* Document section

Should churches still use Twitter?
Twitter may feel like a dying platform. Though it sometimes struggles against social media giant Facebook, Twitter is still very relevant for churches today.
Here are a few reasons why I believe that:
In each of the above examples, the church’s Twitter feed appeared as the #2 search result in Google, thanks to Google announcing it will show tweets in search results.
Twitter works if you put it to work.
Though it’s true that fewer people use Twitter as their social network of choice than Facebook or even Instagram, the data is clear that Twitter is preferred by some audiences.
According to Pew Internet Research:
“Roughly one-quarter of online adults (24%) use Twitter, a proportion that is statistically unchanged from a survey conducted in 2015 (23%).
“Younger Americans are more likely than older Americans to be on Twitter. Some 36% of online adults ages 18-29 are on the social network, more than triple the share among online adults ages 65 and older (just 10% of whom are Twitter users).
“Twitter is also somewhat more popular among the highly educated: 29% of internet users with college degrees use Twitter, compared with 20% of those with high school degrees or less.”
42% of Twitter users indicate that they are daily visitors, with 23% saying they visit more than once a day.

* Source data
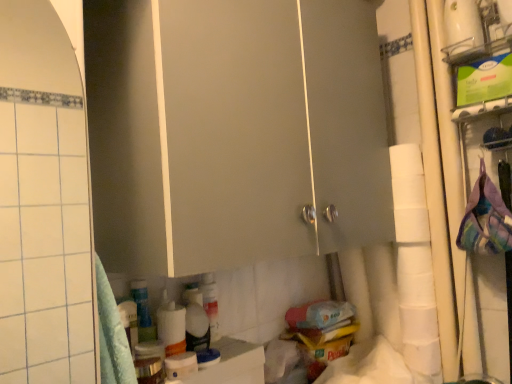
Question: Is white matte toilet paper at right in front of or behind matte white cabinet at center in the image?

Choices:
 (A) front
 (B) behind

Answer: (B)

Question: From the image's perspective, relative to matte white cabinet at center, is white matte toilet paper at right above or below?

Choices:
 (A) above
 (B) below

Answer: (B)

Question: Looking at the image, does white matte toilet paper at right seem bigger or smaller compared to matte white cabinet at center?

Choices:
 (A) big
 (B) small

Answer: (B)

Question: Based on their sizes in the image, would you say matte white cabinet at center is bigger or smaller than white matte toilet paper at right?

Choices:
 (A) big
 (B) small

Answer: (A)

Question: Is point (114, 38) closer or farther from the camera than point (429, 365)?

Choices:
 (A) closer
 (B) farther

Answer: (A)

Question: From the image's perspective, relative to white matte toilet paper at right, is matte white cabinet at center above or below?

Choices:
 (A) below
 (B) above

Answer: (B)

Question: From a real-world perspective, relative to white matte toilet paper at right, is matte white cabinet at center vertically above or below?

Choices:
 (A) below
 (B) above

Answer: (B)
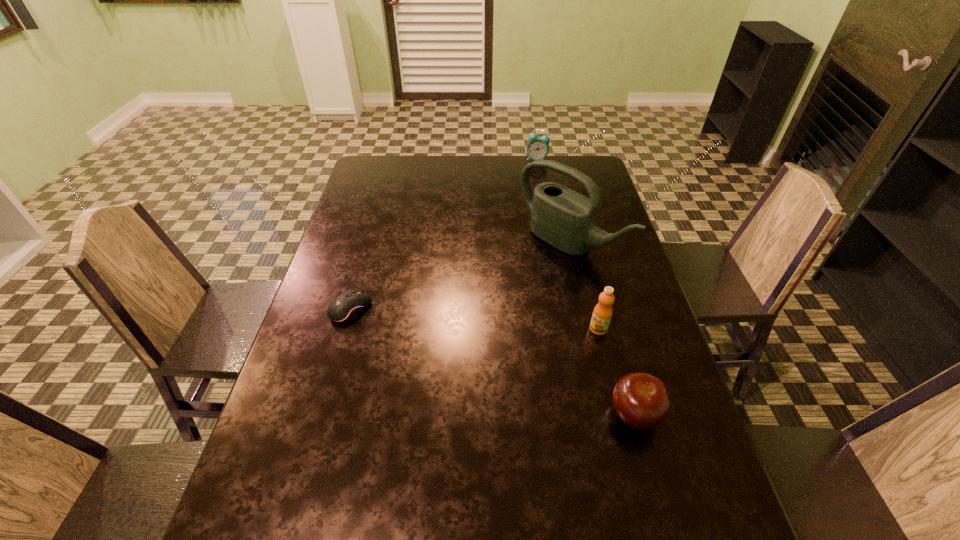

* Problem set
• a. Count the lines in the rows that contain the string "above", treating uppercase and lowercase as different. Give only the number.
• b. Pick up the article on whether churches should still use Twitter, continuing after its final sentence.

* Results for the exercise
• a. 6

• b.
Twitter isn’t Facebook or Instagram or Snap or Pinterest or any other social network. So if your church manages Twitter the same way you manage Facebook, it’s going to be tough going.
Twitter calls itself an “online news service” where people “can communicate and stay connected through the exchange of quick, frequent messages.”
With that definition in mind, Twitter works best for churches that tweet snapshots of what life inside the church is like.
For example, your church could use Twitter to:
Live tweet services
Tweet updates regarding ministry work
Tweet quotes and verses throughout the week from weekend services
Tweet digital content updates (new podcasts, new blog posts, new videos and more)
Tweet about volunteer work
Re-tweet pastors, staff, volunteers and guests
If your church decides to use or continue using Twitter, here are a few best practices to keep in mind:
Put your service times in your profile.
Clearly state what your church stands for. If you stand for Jesus, then be bold about it. Don’t make people guess.
Don’t use Twitter to point everyone back to your Facebook feed. Twitter is its own platform.
Live tweet and/or live stream your service. Twitter works best for live broadcasting happenings.
Use consistent hashtags so people can easily find your tweets (and you can better track how your hashtags perform).
If someone tweets to your church, respond quickly.
RT (or re-tweet) people as appropriate.
Create and share Twitter-size images from weekend services and include a quote from that service.
If you live tweet, make sure to give context to tweets so people who weren’t there can understand without the rest of the context.
Promote events. (But don’t only use Twitter to promote events.)
Tweet consistently. Tweet often.
Actually put “church” in your Twitter name so people can find you in search.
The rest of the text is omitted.